What You Have To Give Up When Writing

For Catholics and a few other Christian denominations, the season of Lent is upon us. I wasn’t raised Catholic, but I can appreciate the sentiment. In years past, I’ve discussed what I’ve given up in my life for my writing.

This year? I’m going to do the same. But instead of talking about the external things, I’m going to talk about the internal things.

Giving Up My Fears

The fear of running out of ideas

When looking down the barrel at an empty page, I’ve felt the fear that I’m out of ideas. That I’ve finished telling all the stories that are inside of me. The ones I wrote were in me for so long, and anything new just doesn’t belong to me.

And then, I start to play around with some new world concept, or setting, or character. Then slowly, ever so slowly, a story starts to come to me from the shadows and I follow its path through the darkness and onto the page.

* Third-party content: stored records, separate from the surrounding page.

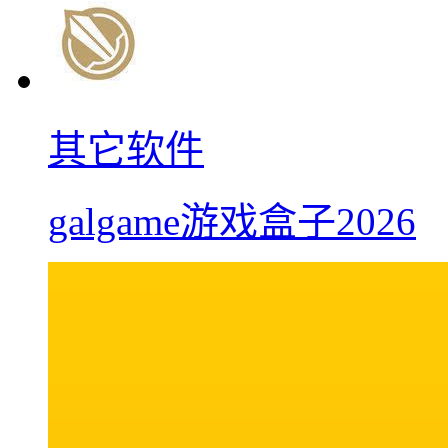
其它软件
galgame游戏盒子2026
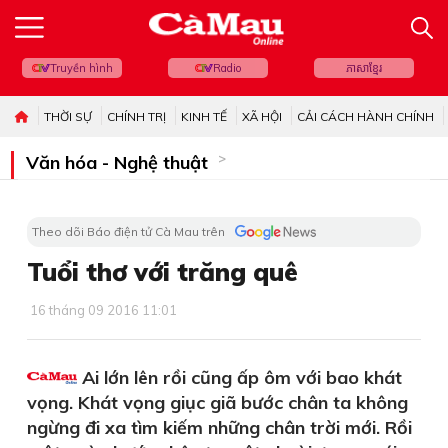
Truyền hình
Radio
ភាសាខ្មែរ
THỜI SỰ
CHÍNH TRỊ
KINH TẾ
XÃ HỘI
CẢI CÁCH HÀNH CHÍNH
Văn hóa - Nghệ thuật
Theo dõi Báo điện tử Cà Mau trên
Tuổi thơ với trăng quê
16 tháng 09 2016 11:01
Ai lớn lên rồi cũng ấp ôm với bao khát
vọng. Khát vọng giục giã bước chân ta không
ngừng đi xa tìm kiếm những chân trời mới. Rồi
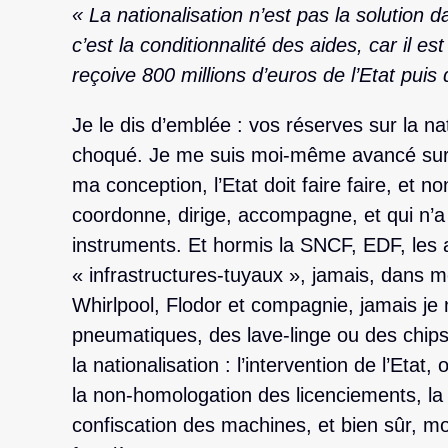
« La nationalisation n’est pas la solution d
c’est la conditionnalité des aides, car il e
reçoive 800 millions d’euros de l’Etat puis
Je le dis d’emblée : vos réserves sur la nat
choqué. Je me suis moi-même avancé sur
ma conception, l’Etat doit faire faire, et no
coordonne, dirige, accompagne, et qui n’a 
instruments. Et hormis la SNCF, EDF, les 
« infrastructures-tuyaux », jamais, dans
Whirlpool, Flodor et compagnie, jamais je 
pneumatiques, des lave-linge ou des chips,
la nationalisation : l’intervention de l’Etat,
la non-homologation des licenciements, la s
confiscation des machines, et bien sûr, mo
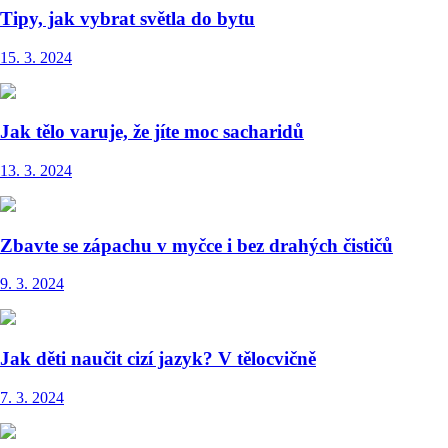
Tipy, jak vybrat světla do bytu
15. 3. 2024
Jak tělo varuje, že jíte moc sacharidů
13. 3. 2024
Zbavte se zápachu v myčce i bez drahých čističů
9. 3. 2024
Jak děti naučit cizí jazyk? V tělocvičně
7. 3. 2024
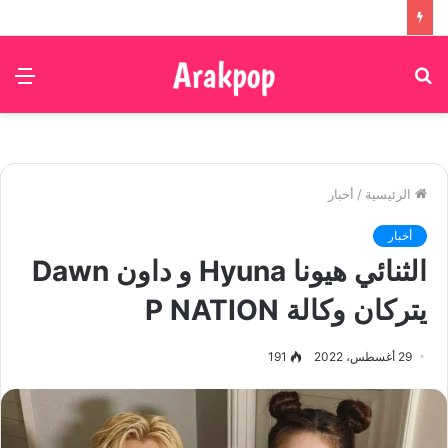
بحث
الق
عن
الرئيسية
/
أخبار
أخبار
الثنائي هيونا Hyuna و داون Dawn
يتركان وكالة P NATION
29 أغسطس، 2022
191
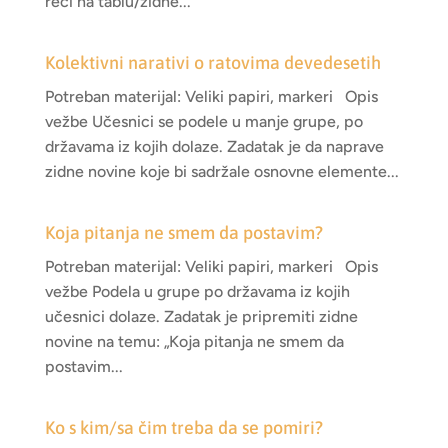
reči na tablu/zidne...
Kolektivni narativi o ratovima devedesetih
Potreban materijal: Veliki papiri, markeri Opis
vežbe Učesnici se podele u manje grupe, po
državama iz kojih dolaze. Zadatak je da naprave
zidne novine koje bi sadržale osnovne elemente...
Koja pitanja ne smem da postavim?
Potreban materijal: Veliki papiri, markeri Opis
vežbe Podela u grupe po državama iz kojih
učesnici dolaze. Zadatak je pripremiti zidne
novine na temu: „Koja pitanja ne smem da
postavim...
Ko s kim/sa čim treba da se pomiri?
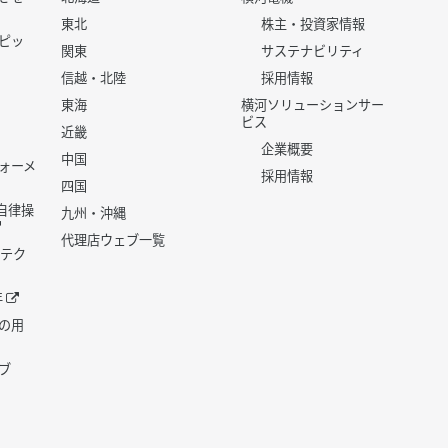
東北
株主・投資家情報
ピッ
関東
サステナビリティ
信越・北陸
採用情報
東海
横河ソリューションサー
ビス
近畿
企業概要
中国
ォーメ
採用情報
四国
世代自律操
九州・沖縄
代理店ウェブ一覧
 テク
年
の用
ブ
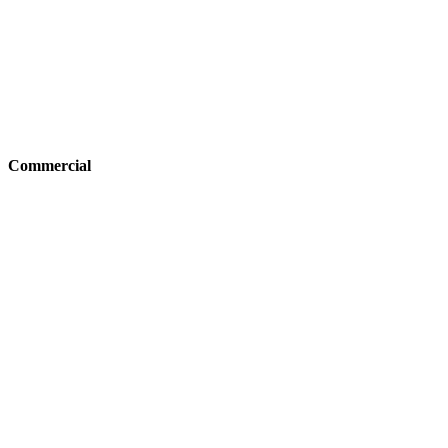
Commercial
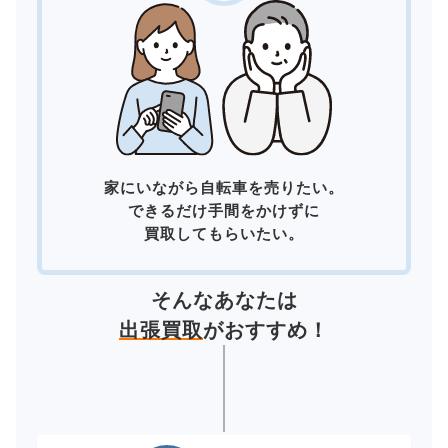
家にいながら自転車を売りたい。
できるだけ手間をかけずに
買取してもらいたい。
そんなあなたは
出張買取
がおすすめ！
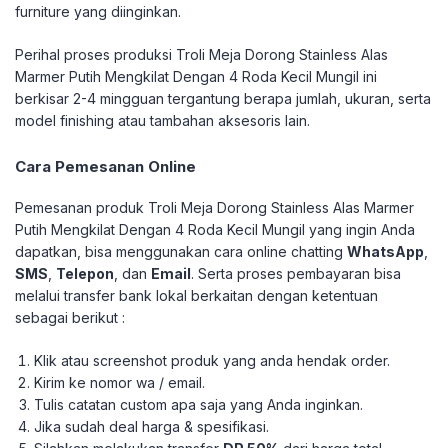
furniture yang diinginkan.
Perihal proses produksi Troli Meja Dorong Stainless Alas
Marmer Putih Mengkilat Dengan 4 Roda Kecil Mungil ini
berkisar 2-4 mingguan tergantung berapa jumlah, ukuran, serta
model finishing atau tambahan aksesoris lain.
Cara Pemesanan Online
Pemesanan produk Troli Meja Dorong Stainless Alas Marmer
Putih Mengkilat Dengan 4 Roda Kecil Mungil yang ingin Anda
dapatkan, bisa menggunakan cara online chatting
WhatsApp
,
SMS
,
Telepon
, dan
Email
. Serta proses pembayaran bisa
melalui transfer bank lokal berkaitan dengan ketentuan
sebagai berikut :
Klik atau screenshot produk yang anda hendak order.
Kirim ke nomor wa / email.
Tulis catatan custom apa saja yang Anda inginkan.
Jika sudah deal harga & spesifikasi.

The fear of not finishing the story

Once I’ve committed to my new story, there’s always, there’s this lingering feeling that I don’t have it in me anymore. That I might have forgotten how to do this whole writing thing.

That I don’t know where I’m going with my story.

But, all first drafts stink. No matter how many times I have to rewrite it, that doesn’t stop my first, crappy ending from counting as a true ending.

The fear of not finding the right voice

I’ve got a story sitting in my drafts folder, that I haven’t touched since November of 2017. It has two different voices and neither of them are right for the story.

The story needs something else, and I’ve been scared to go back and rewrite it, the way it was meant to be told. I’ve been distracted with other stories — it’s true — but I know I’ve been avoiding it, too.

I started that story once before, though. And I liked that voice. I just need to rewrite the full draft in the voice of that false start.

The fear that my plotting is weak

I like my world building. It’s not like I’m a writer who plots out the world and creates a story to explore it, but I enjoy the ‘what if’ exercise, and following each choose to its repercussions.

I like my characters, especially my main characters. (My secondary and background characters aren’t quite two dimensional, but could use more umph.) And the choices of the main characters are what lead the plot.

But, I fear my logic is missing something obvious. Or that I’m following the most logical path for my characters, because it’s the path of least resistance.

My beta-readers, critique-partners, and mentor have challenged me, though. And I have reasons and logic behind most of their questions. For the rest?

I know how to fix them — by making things about my world more clear, so they don’t surprise the reader — not by changing them.

The fear that my story isn’t enough for agents or publishers. Or readers.

I’ve queried. A lot.

Not hundreds, but several dozen times.

I’m pretty happy with my query letter, but I haven’t gotten a lot of non-form rejections. Maybe my market is just too saturated and my story isn’t unique enough.

Maybe my potential readers think it sounds pleasant, but just doesn’t have that special something that makes them want to bring it home with them.

Then, I remind myself, that there are tons of agents out there, and one of them is bound to want my story. And if I can’t find them? I can indie publish and seek my own audience.

No matter the size of the audience, I’m going to have readers who love my story. I already do, just from my author-friends who’ve read my work. And they mean the world to me. (You know who you are <3)


What sort of negativity has infiltrated your life?

What are your fears that you’re ready to give up and face?

5 thoughts on “What You Have To Give Up When Writing

  1. I’m at the point where I just find even the prospect of writing exhausting. It’s pretty much the same story anytime I make a serious go of a project that’s going to take time and dedication; my writing, piano practice, even my most recent venture into broadcasting gaming content on Twitch which is slowly killing my enjoyment of playing video games.

    Pretty much anything that doesn’t come easily, where there’s an expectation of a period where everything you do is going to be shite before you develop any discernible skill, I can’t seem to find the motivation for anymore.

    Liked by 1 person

  2. Your last fear is the main one that I struggle with. Getting ready to ride or die querying a book I’ve been working on for 5+ years off and on, and feelings of rejection and failure are one of the biggest drawbacks – but that risk is necessary for anything good to happen, so I’ll be plowing ahead anyway.